Por Charly Morales ()
Montevideo.- No debería, pero siento algo de pena por la gente que no sabe de pelota, pobres almas que jamás experimentarán las emociones de un deporte cinematográfico como pocos, con episodios que parecen salidos de un guion, escritos con melodramática alevosía para estrujarle el corazón al más pinto…
Hay cosas en el béisbol que conmueven, y las lágrimas son inevitables. Así te hayan criado en la doctrina de que los hombres no lloran ni toman sopa. Desenlaces mágicos, remontadas épicas, villanos redimidos y héroes que nadie sospechó. Como Dee Gordon…

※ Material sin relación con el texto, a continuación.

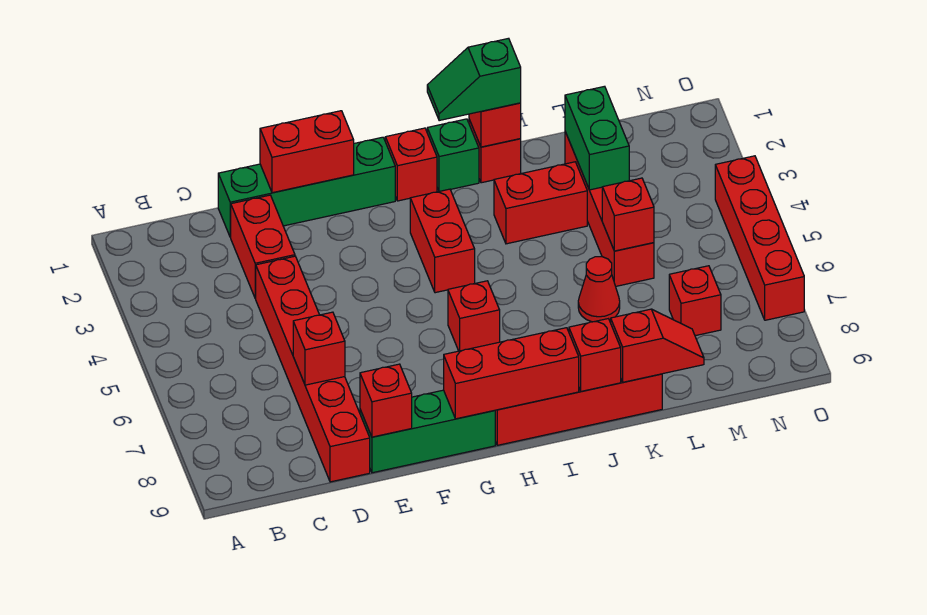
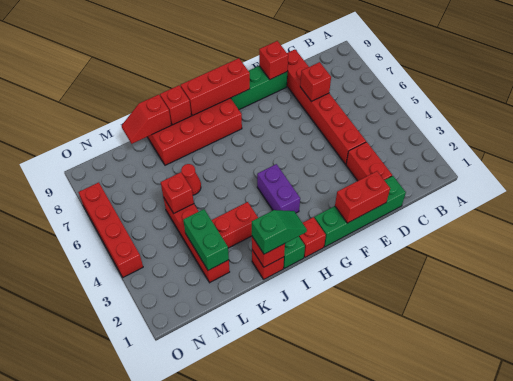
red brick H3:H4 level 1 -> purple brick H3:H4 level 1
red brick H6 level 1 -> none
red brick M7 level 1 -> none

Este menudo afroamericano, convertido durante la pandemia en el entusiasta dueño de una granja hidropónica de lechugas, protagonizó uno de los tributos más hollywoodenses al gran José Fernández, apenas horas después de la absurda muerte del Delfín cubano.
La noche del lunes 26 de septiembre de 2016 nadie estaba para jugar pelota, y menos en la casa de los Marlins, que se sentía desolada sin la presencia del santaclareño del dorsal 16. Costaba –aún cuesta- asimilar la muerte de un jugador demasiado talentoso, una suerte de preludio de Othani, que encima era una gran persona.

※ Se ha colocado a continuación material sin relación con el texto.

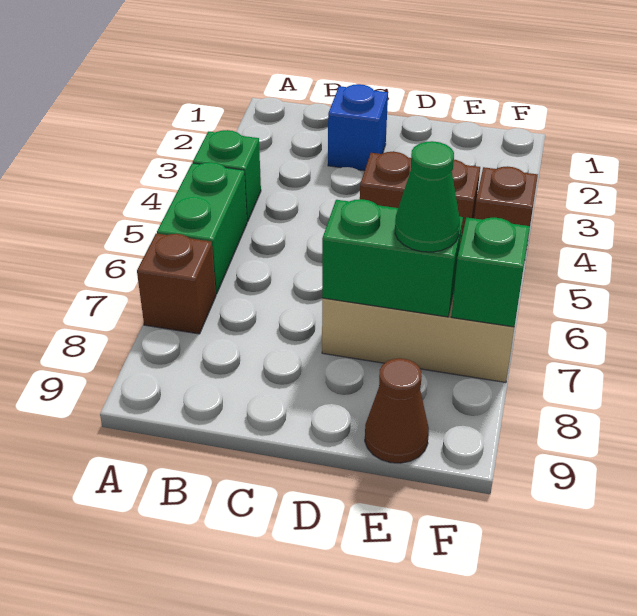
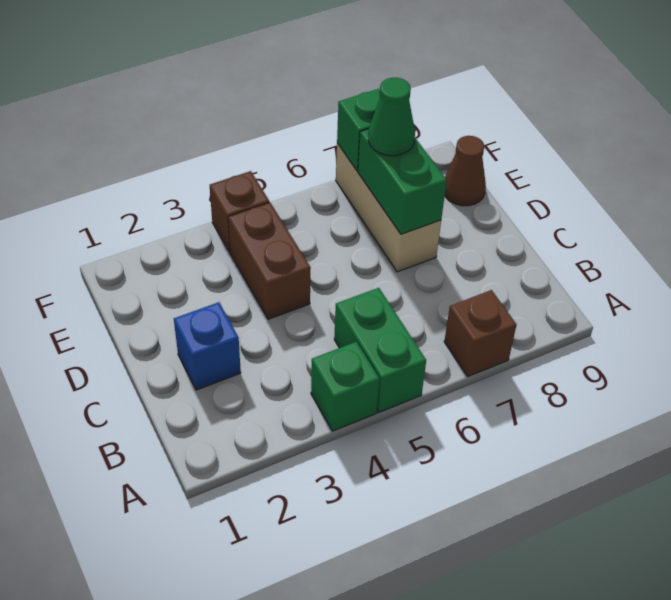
green brick A5:A6 level 1 -> green brick A5:B5 level 1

Sin embargo, la vida continuó, y la temporada de las Mayores también. El Marlin Park acogió el compromiso de los “Peces” con los New York Mets, y Gordon era el primero en una alineación en la que todos usaron el número 16, y rezaron antes del partido en el montículo que esa noche debía subir Fernández.

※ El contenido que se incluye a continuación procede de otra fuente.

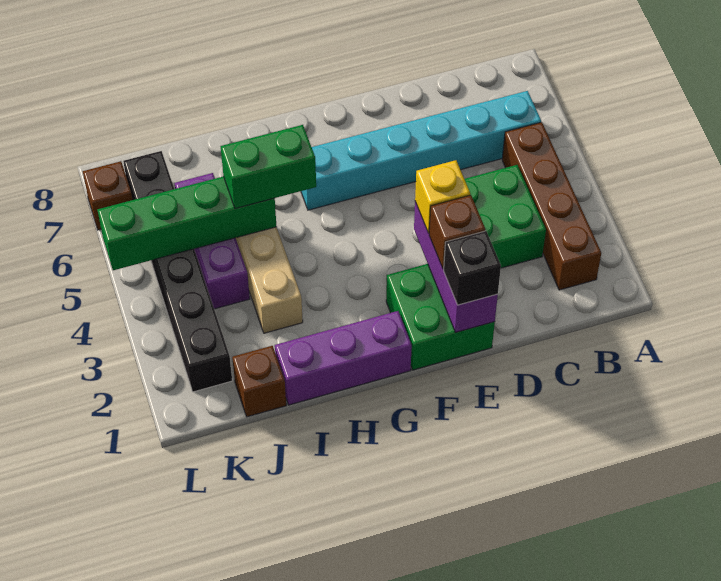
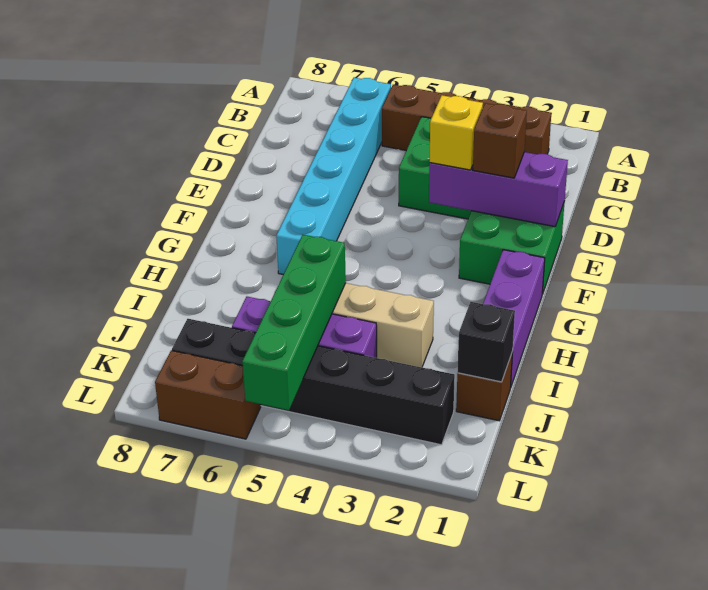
black brick E1 level 3 -> black brick J1 level 2
green brick H5:I5 level 3 -> none
brown brick L7 level 1 -> brown brick L6:L7 level 1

Primer guiño: Dee llegó al cajón de bateo con el casco que solía usar José y, siendo zurdo, se paró a la derecha para encarar el primer envío. Frente tenía al veterano Bartolo Colón, un pitcher cuyos mejores años habían quedado atrás, pero, quizás por eso, fue todo un caballero y regaló la primera bola, un lanzamiento afuera.
Ya ese gesto de respeto y complicidad habría bastado, pero el béisbol no suele ser tacaño en emociones y… ¿por qué no? …en esas cosas que los creyentes llaman “milagros”, y con las que el Séptimo Arte jugó en clásicos como Campo de Sueños, El Natural o Ángeles en el terreno, por solo citar tres películas memorables, Dee, un jugador de 166 libras, que por entonces apenas había conectado cinco jonrones en su carrera y ni uno solo en la agonizantes temporada de 2016, se viró a la zurda y la cazó a Bartolo una recta al medio, que chocó con el tramo preciso de madero, en el momento ideal, con rabia en las muñecas y fuerza insólita, como poseído…
Aquella bola no parecía querer caer, como si en lugar de la grada estuviera buscando el palco de José en el Cielo del béisbol, si acaso existiera… La gravedad hizo lo suyo, y la esférica aterrizó no lejos de una bandera cubana, colgada sobre la cerca del jardín derecho.
Como era de esperar, se desató un pandemonio en el Marlin Park. El público aplaudía, en éxtasis, y cuando parecía que amainaría la ovación, retomaba fuerzas, como aupando al inesperado jonronero, que corría las bases con lágrimas en los ojos, mientras sus compañeros aporreaban la baranda del dogout, como hacía José.
Nadie quedó indiferente. El cátcher de los Mets, Travis d’Arnaud, confesó luego que se le aguaron los ojos. No creo que Bartolo le sirviera un caramelito, pero quizás agradeció el batacazo más deseado y menos previsto, y que quedó para la posteridad como uno de los grandes momentos en la larga y emotiva historia del béisbol.